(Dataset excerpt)
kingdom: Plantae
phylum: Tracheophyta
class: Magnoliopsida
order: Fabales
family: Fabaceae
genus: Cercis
--
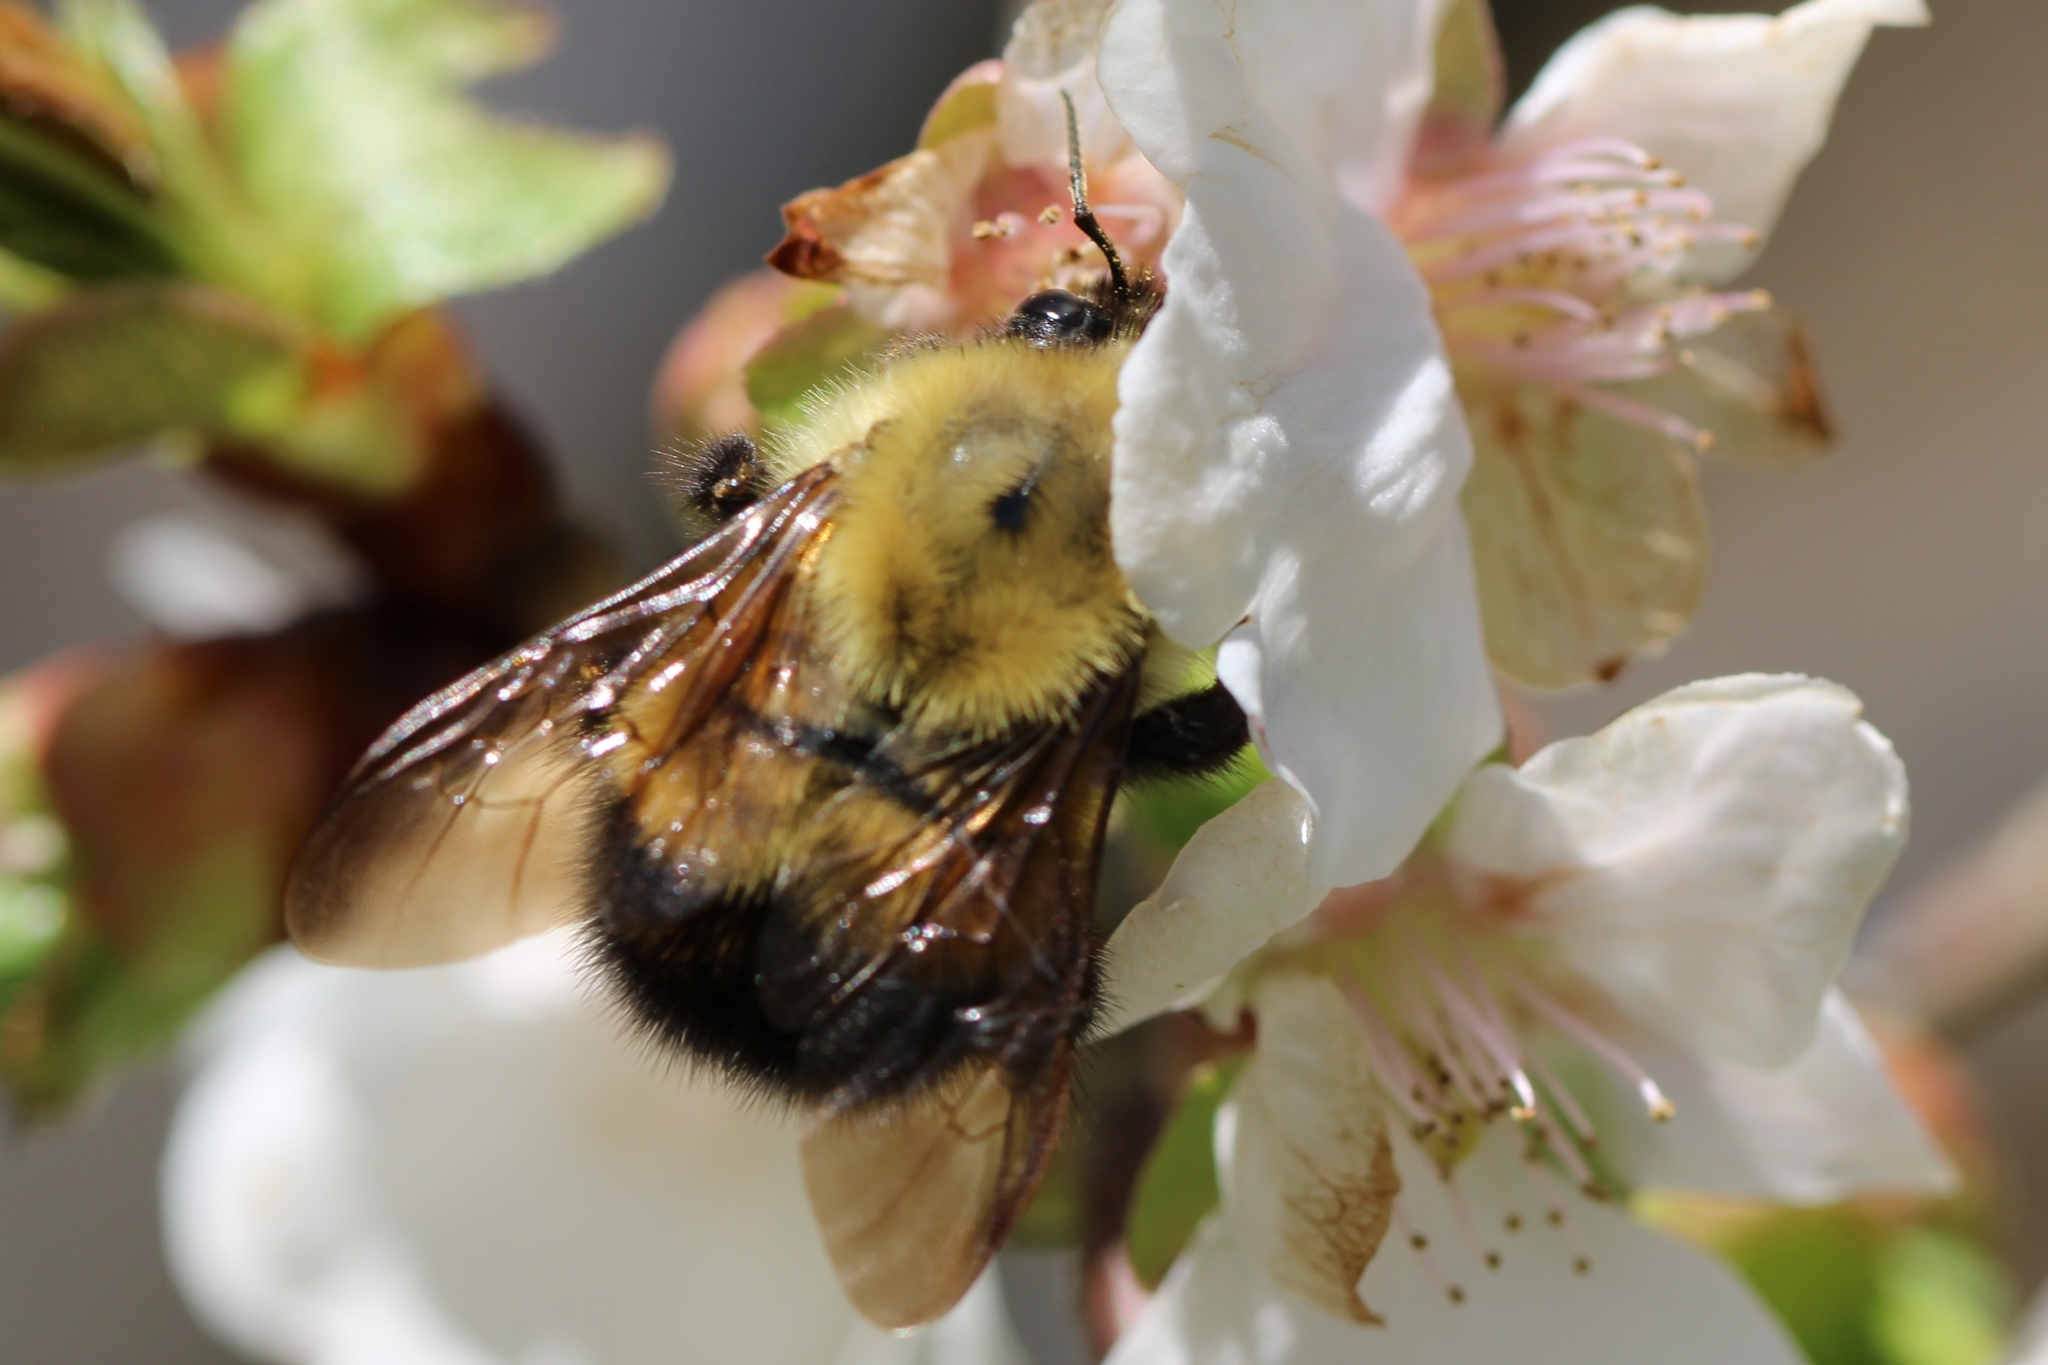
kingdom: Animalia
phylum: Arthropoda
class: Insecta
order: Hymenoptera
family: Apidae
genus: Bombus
==
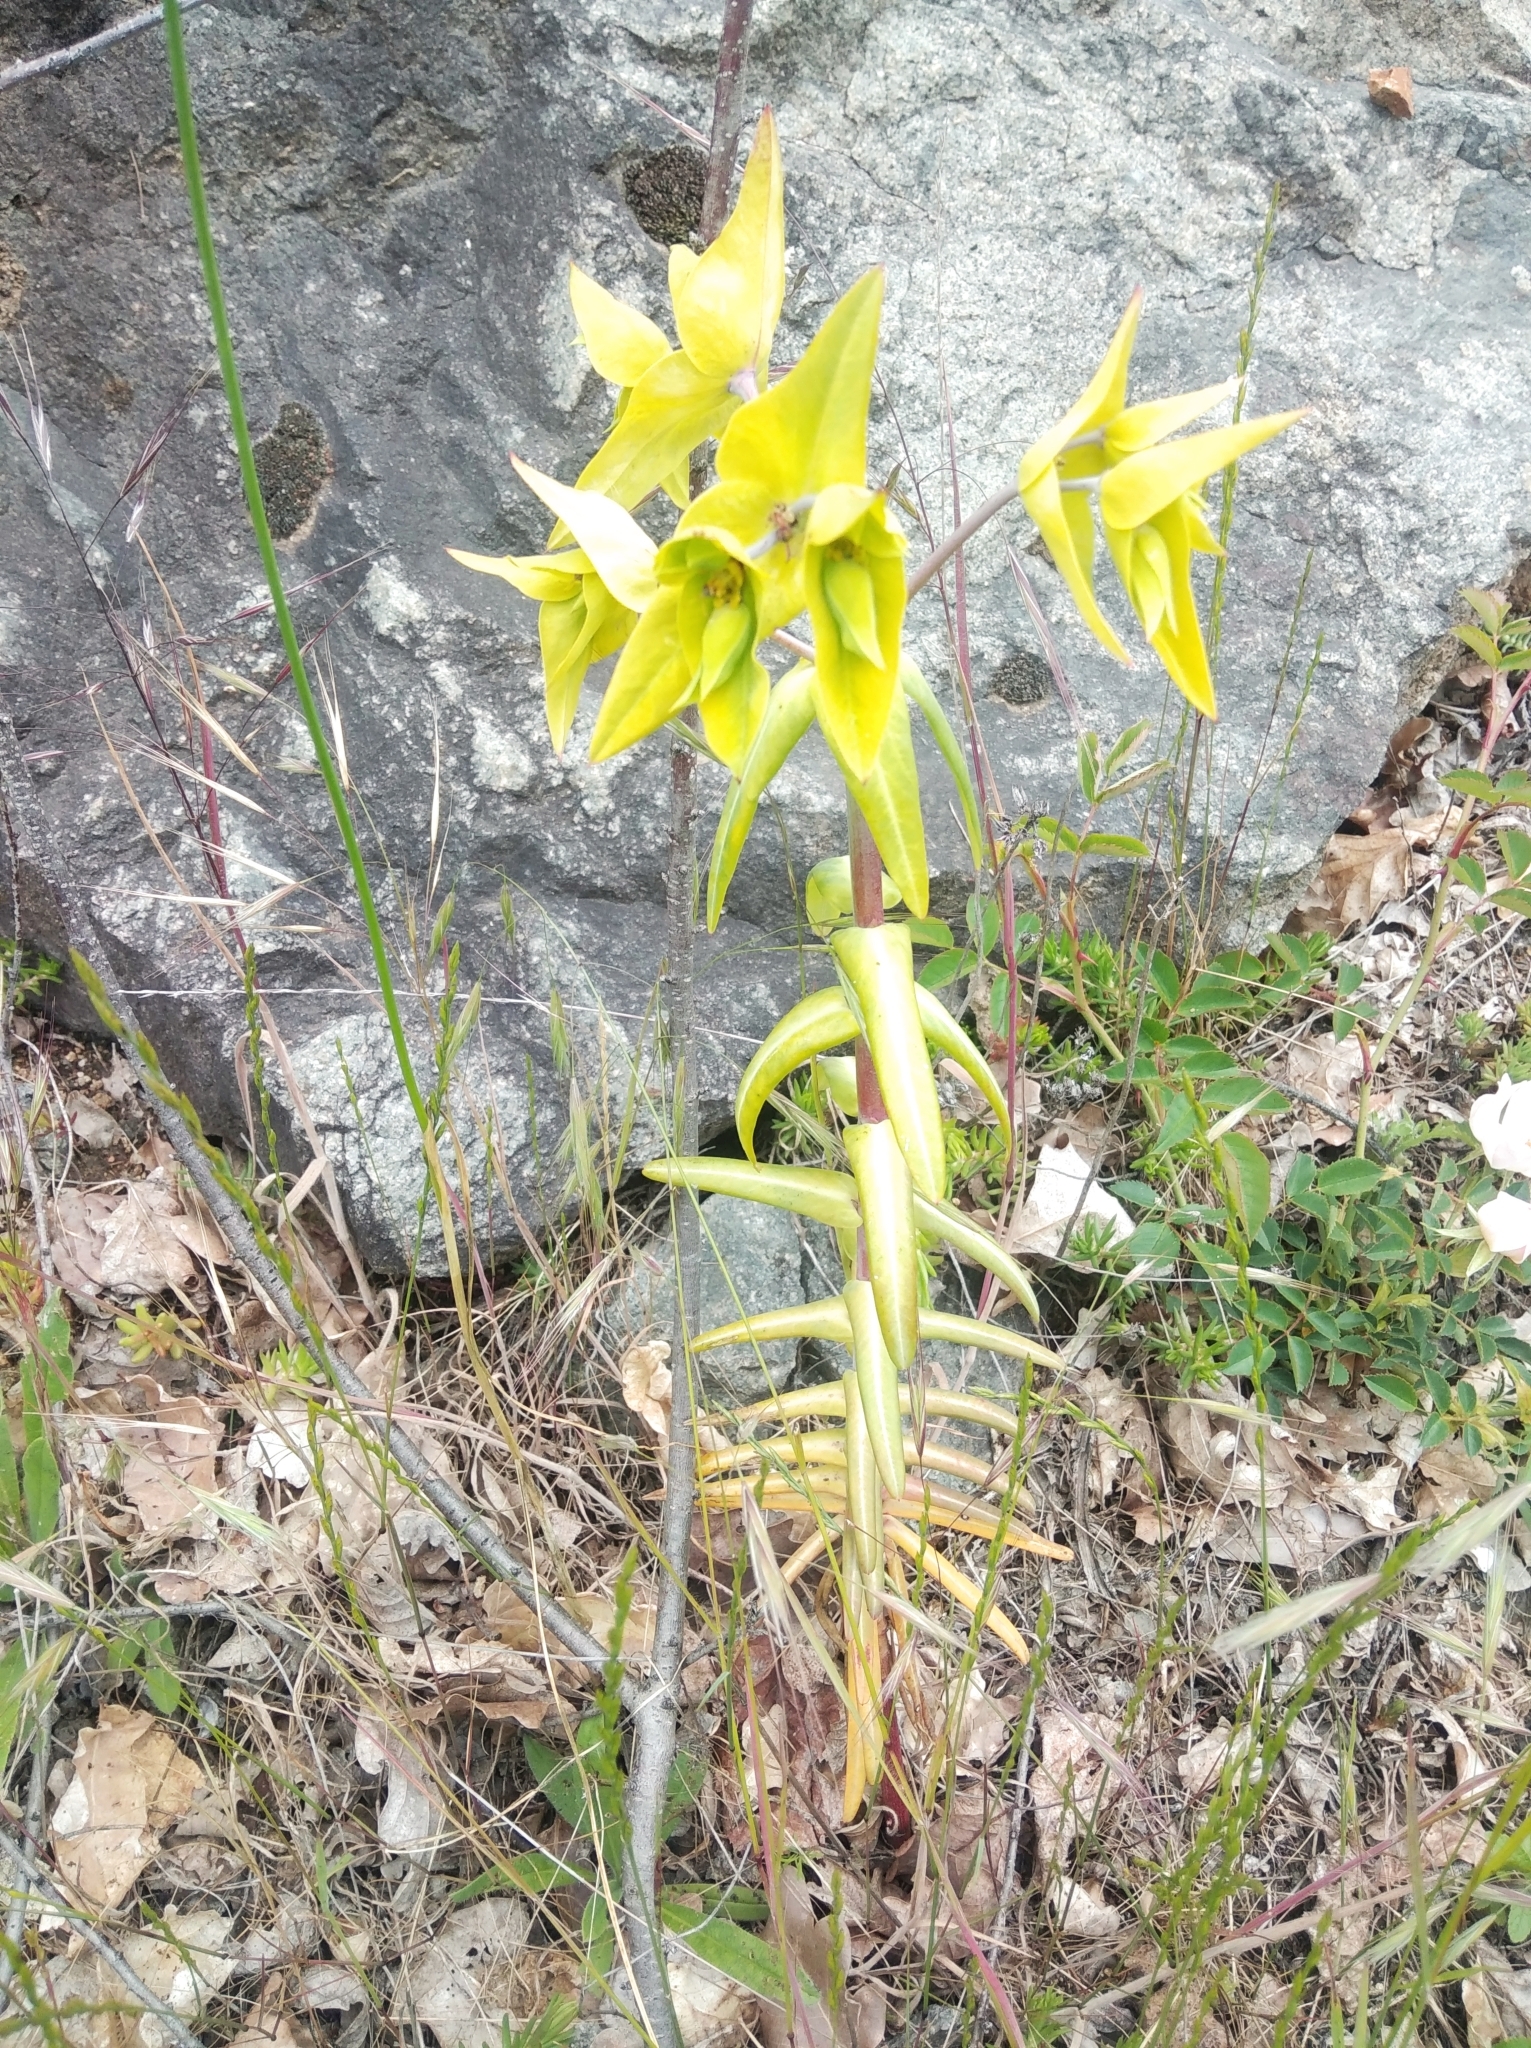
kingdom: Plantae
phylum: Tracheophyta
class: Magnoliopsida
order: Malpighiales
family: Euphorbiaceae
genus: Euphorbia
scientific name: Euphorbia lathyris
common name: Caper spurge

What you will do = Arrange the entries as a two-column CSV with the headers field and value, starting with the line with "order: Malpighiales" and going on through the line with "common name: Caper spurge". Give one row per entry, with each value in its own quoted field and any line breaks replaced by spaces.

Answer for this exercise =
field,value
"order:","Malpighiales"
"family:","Euphorbiaceae"
"genus:","Euphorbia"
"scientific name:","Euphorbia lathyris"
"common name:","Caper spurge"